See also NetworkingBestPractices
This has issues such as:
[Host A] <-> [Router B] <-> [Router C] <-> [Router D] <-> [Router E] <-> [Host F ]
Now, Router B has a route to some RFC:1918 space (perhaps Host A is even on RFC:1918 behind NAT), Router D is numbered using RFC:1918 space (differently routable than Router B). Now, if the link from Router D and router E has a smaller MTU than the rest of the network, and Router B has reverse path filtering on, then A can no longer talk to F. If A traceroutes to F then it misses seeing D as well for the same reason.

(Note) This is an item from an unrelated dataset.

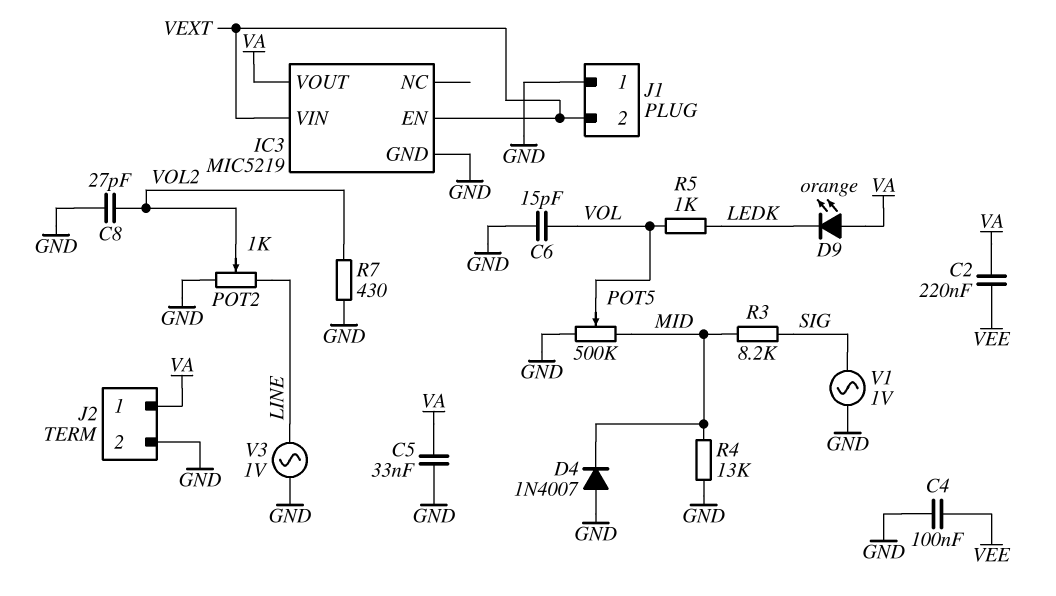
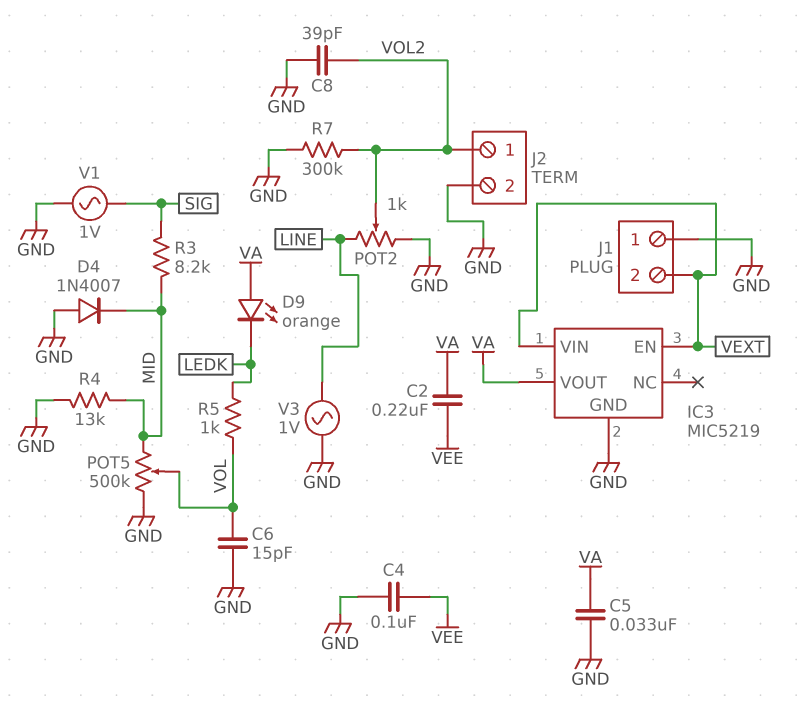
C8: 27pF (GND, VOL2) -> 39pF (GND, VOL2)
J2 pin 1: VA -> VOL2
R7: 430 (GND, VOL2) -> 300k (GND, VOL2)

RFC:1918 is evil and should be avoided at all costs, if you must use it, use it only on the edges on networks you control.
Network interfaces can be assigned more than one IP address.
Eg, to create aliases for the range 192.168.0.1 - 192.168.0.20:
for i in `jot 20 1` ; do ifconfig fxp0 inet 192.168.0.$i alias ; done
(old way)
for i in `seq 1 20` ; do ifconfig eth0:$i 192.168.0.$i ; done
(new way)
for i in `seq 1 20` ; do ip addr add 192.168.0.$i dev eth0 ; done
This also lets you assign a range, eg:
ip addr add 192.168.0.0/24 dev eth0
However, old tools like route(8) and ifconfig(8) won't show you anything added using this method.